- [PROBLEM] Give every line of the data again, unchanged, but with no pictures.

[[ PROVIDED RECORDS, beginning ]]

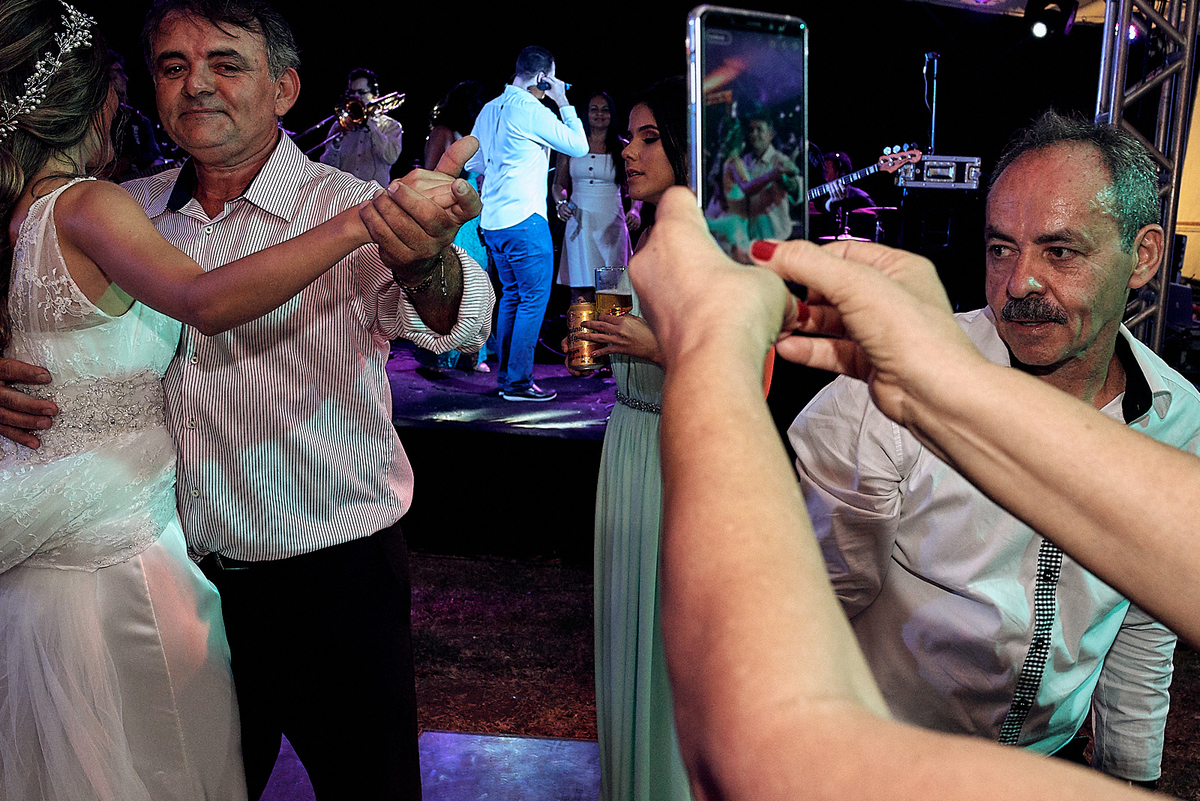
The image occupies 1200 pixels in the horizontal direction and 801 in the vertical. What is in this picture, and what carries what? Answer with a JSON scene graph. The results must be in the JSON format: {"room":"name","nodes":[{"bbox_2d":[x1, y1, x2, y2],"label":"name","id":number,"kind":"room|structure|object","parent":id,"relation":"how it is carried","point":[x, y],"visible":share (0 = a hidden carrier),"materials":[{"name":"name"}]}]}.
{"room":"event hall","nodes":[
{"label":"event hall","id":0,"kind":"room"},
{"bbox_2d":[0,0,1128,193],"label":"night sky","id":1,"kind":"structure","parent":0,"point":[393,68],"materials":[{"name":"black"}]},
{"bbox_2d":[394,549,1199,800],"label":"ground","id":2,"kind":"structure","parent":0,"point":[1184,785],"materials":[{"name":"brown"}]},
{"bbox_2d":[0,1,431,798],"label":"woman","id":3,"kind":"object","parent":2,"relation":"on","point":[45,465],"visible":0.96},
{"bbox_2d":[0,1,498,800],"label":"man","id":4,"kind":"object","parent":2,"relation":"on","point":[254,166],"visible":0.95},
{"bbox_2d":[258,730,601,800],"label":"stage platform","id":5,"kind":"object","parent":2,"relation":"on","point":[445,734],"visible":0.5,"materials":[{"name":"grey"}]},
{"bbox_2d":[569,79,693,797],"label":"woman","id":6,"kind":"object","parent":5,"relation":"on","point":[654,159],"visible":0.49},
{"bbox_2d":[565,295,602,375],"label":"beer can","id":7,"kind":"object","parent":6,"relation":"in","point":[583,307],"visible":0.91,"materials":[{"name":"metal"}]},
{"bbox_2d":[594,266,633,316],"label":"beer glass","id":8,"kind":"object","parent":6,"relation":"in","point":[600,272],"visible":0.69,"materials":[{"name":"clear glass"}]},
{"bbox_2d":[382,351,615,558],"label":"stage","id":9,"kind":"object","parent":2,"relation":"on","point":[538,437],"visible":0.39,"materials":[{"name":"black"}]},
{"bbox_2d":[108,50,164,178],"label":"person","id":10,"kind":"object","parent":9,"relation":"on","point":[139,131],"visible":0.25},
{"bbox_2d":[318,67,404,184],"label":"man","id":11,"kind":"object","parent":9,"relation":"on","point":[383,141],"visible":0.65},
{"bbox_2d":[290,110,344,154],"label":"trombone","id":12,"kind":"object","parent":11,"relation":"in","point":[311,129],"visible":0.58,"materials":[{"name":"metal"}]},
{"bbox_2d":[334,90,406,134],"label":"trumpet","id":13,"kind":"object","parent":11,"relation":"in","point":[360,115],"visible":0.83,"materials":[{"name":"gold metal"}]},
{"bbox_2d":[417,79,495,369],"label":"woman","id":14,"kind":"object","parent":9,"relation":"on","point":[477,87],"visible":0.27},
{"bbox_2d":[468,45,587,406],"label":"man","id":15,"kind":"object","parent":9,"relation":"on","point":[538,134],"visible":1},
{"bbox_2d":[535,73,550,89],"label":"microphone","id":16,"kind":"object","parent":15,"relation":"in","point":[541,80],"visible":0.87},
{"bbox_2d":[552,89,637,299],"label":"woman","id":17,"kind":"object","parent":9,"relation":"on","point":[590,171],"visible":0.78},
{"bbox_2d":[815,149,872,231],"label":"person","id":18,"kind":"object","parent":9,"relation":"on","point":[832,171],"visible":0.38},
{"bbox_2d":[810,146,917,203],"label":"bass guitar","id":19,"kind":"object","parent":18,"relation":"in","point":[834,183],"visible":0.62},
{"bbox_2d":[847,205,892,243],"label":"cymbal","id":20,"kind":"object","parent":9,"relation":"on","point":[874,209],"visible":0.55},
{"bbox_2d":[923,51,940,153],"label":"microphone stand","id":21,"kind":"object","parent":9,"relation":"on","point":[933,117],"visible":0.68,"materials":[{"name":"black metal"}]},
{"bbox_2d":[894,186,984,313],"label":"speaker cabinet","id":22,"kind":"object","parent":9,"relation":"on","point":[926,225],"visible":0.77,"materials":[{"name":"black"}]},
{"bbox_2d":[896,153,982,190],"label":"amplifier","id":23,"kind":"object","parent":22,"relation":"on","point":[928,162],"visible":0.91,"materials":[{"name":"silver metal"}]},
{"bbox_2d":[627,190,1199,800],"label":"person","id":24,"kind":"object","parent":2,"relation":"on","point":[752,400],"visible":0.97},
{"bbox_2d":[686,2,810,262],"label":"smartphone","id":25,"kind":"object","parent":24,"relation":"in","point":[700,155],"visible":0.82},
{"bbox_2d":[790,114,1195,782],"label":"man","id":26,"kind":"object","parent":2,"relation":"on","point":[1088,159],"visible":0.82},
{"bbox_2d":[1091,0,1199,355],"label":"metal truss","id":27,"kind":"object","parent":2,"relation":"on","point":[1116,106],"visible":0.6,"materials":[{"name":"silver metal"}]},
{"bbox_2d":[1024,0,1077,38],"label":"stage light","id":28,"kind":"object","parent":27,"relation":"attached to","point":[1041,29],"visible":0.99,"materials":[{"name":"black"}]},
{"bbox_2d":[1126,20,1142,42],"label":"stage light","id":29,"kind":"object","parent":27,"relation":"attached to","point":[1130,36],"visible":0.32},
{"bbox_2d":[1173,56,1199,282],"label":"wall","id":30,"kind":"structure","parent":0,"point":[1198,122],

[[ PROVIDED RECORDS, end ]]

- [TASK RESPONSE]
The image occupies 1200 pixels in the horizontal direction and 801 in the vertical. What is in this picture, and what carries what? Answer with a JSON scene graph. The results must be in the JSON format: {"room":"name","nodes":[{"bbox_2d":[x1, y1, x2, y2],"label":"name","id":number,"kind":"room|structure|object","parent":id,"relation":"how it is carried","point":[x, y],"visible":share (0 = a hidden carrier),"materials":[{"name":"name"}]}]}.
{"room":"event hall","nodes":[
{"label":"event hall","id":0,"kind":"room"},
{"bbox_2d":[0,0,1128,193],"label":"night sky","id":1,"kind":"structure","parent":0,"point":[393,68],"materials":[{"name":"black"}]},
{"bbox_2d":[394,549,1199,800],"label":"ground","id":2,"kind":"structure","parent":0,"point":[1184,785],"materials":[{"name":"brown"}]},
{"bbox_2d":[0,1,431,798],"label":"woman","id":3,"kind":"object","parent":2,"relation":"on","point":[45,465],"visible":0.96},
{"bbox_2d":[0,1,498,800],"label":"man","id":4,"kind":"object","parent":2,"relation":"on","point":[254,166],"visible":0.95},
{"bbox_2d":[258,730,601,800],"label":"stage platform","id":5,"kind":"object","parent":2,"relation":"on","point":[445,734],"visible":0.5,"materials":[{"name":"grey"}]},
{"bbox_2d":[569,79,693,797],"label":"woman","id":6,"kind":"object","parent":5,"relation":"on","point":[654,159],"visible":0.49},
{"bbox_2d":[565,295,602,375],"label":"beer can","id":7,"kind":"object","parent":6,"relation":"in","point":[583,307],"visible":0.91,"materials":[{"name":"metal"}]},
{"bbox_2d":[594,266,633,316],"label":"beer glass","id":8,"kind":"object","parent":6,"relation":"in","point":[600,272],"visible":0.69,"materials":[{"name":"clear glass"}]},
{"bbox_2d":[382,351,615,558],"label":"stage","id":9,"kind":"object","parent":2,"relation":"on","point":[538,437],"visible":0.39,"materials":[{"name":"black"}]},
{"bbox_2d":[108,50,164,178],"label":"person","id":10,"kind":"object","parent":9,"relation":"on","point":[139,131],"visible":0.25},
{"bbox_2d":[318,67,404,184],"label":"man","id":11,"kind":"object","parent":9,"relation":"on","point":[383,141],"visible":0.65},
{"bbox_2d":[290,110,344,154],"label":"trombone","id":12,"kind":"object","parent":11,"relation":"in","point":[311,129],"visible":0.58,"materials":[{"name":"metal"}]},
{"bbox_2d":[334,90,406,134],"label":"trumpet","id":13,"kind":"object","parent":11,"relation":"in","point":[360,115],"visible":0.83,"materials":[{"name":"gold metal"}]},
{"bbox_2d":[417,79,495,369],"label":"woman","id":14,"kind":"object","parent":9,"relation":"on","point":[477,87],"visible":0.27},
{"bbox_2d":[468,45,587,406],"label":"man","id":15,"kind":"object","parent":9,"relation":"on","point":[538,134],"visible":1},
{"bbox_2d":[535,73,550,89],"label":"microphone","id":16,"kind":"object","parent":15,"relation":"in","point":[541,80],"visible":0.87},
{"bbox_2d":[552,89,637,299],"label":"woman","id":17,"kind":"object","parent":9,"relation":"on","point":[590,171],"visible":0.78},
{"bbox_2d":[815,149,872,231],"label":"person","id":18,"kind":"object","parent":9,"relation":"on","point":[832,171],"visible":0.38},
{"bbox_2d":[810,146,917,203],"label":"bass guitar","id":19,"kind":"object","parent":18,"relation":"in","point":[834,183],"visible":0.62},
{"bbox_2d":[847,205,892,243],"label":"cymbal","id":20,"kind":"object","parent":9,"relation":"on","point":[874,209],"visible":0.55},
{"bbox_2d":[923,51,940,153],"label":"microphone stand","id":21,"kind":"object","parent":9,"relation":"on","point":[933,117],"visible":0.68,"materials":[{"name":"black metal"}]},
{"bbox_2d":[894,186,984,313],"label":"speaker cabinet","id":22,"kind":"object","parent":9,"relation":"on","point":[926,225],"visible":0.77,"materials":[{"name":"black"}]},
{"bbox_2d":[896,153,982,190],"label":"amplifier","id":23,"kind":"object","parent":22,"relation":"on","point":[928,162],"visible":0.91,"materials":[{"name":"silver metal"}]},
{"bbox_2d":[627,190,1199,800],"label":"person","id":24,"kind":"object","parent":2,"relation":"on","point":[752,400],"visible":0.97},
{"bbox_2d":[686,2,810,262],"label":"smartphone","id":25,"kind":"object","parent":24,"relation":"in","point":[700,155],"visible":0.82},
{"bbox_2d":[790,114,1195,782],"label":"man","id":26,"kind":"object","parent":2,"relation":"on","point":[1088,159],"visible":0.82},
{"bbox_2d":[1091,0,1199,355],"label":"metal truss","id":27,"kind":"object","parent":2,"relation":"on","point":[1116,106],"visible":0.6,"materials":[{"name":"silver metal"}]},
{"bbox_2d":[1024,0,1077,38],"label":"stage light","id":28,"kind":"object","parent":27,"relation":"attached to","point":[1041,29],"visible":0.99,"materials":[{"name":"black"}]},
{"bbox_2d":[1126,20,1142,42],"label":"stage light","id":29,"kind":"object","parent":27,"relation":"attached to","point":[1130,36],"visible":0.32},
{"bbox_2d":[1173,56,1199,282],"label":"wall","id":30,"kind":"structure","parent":0,"point":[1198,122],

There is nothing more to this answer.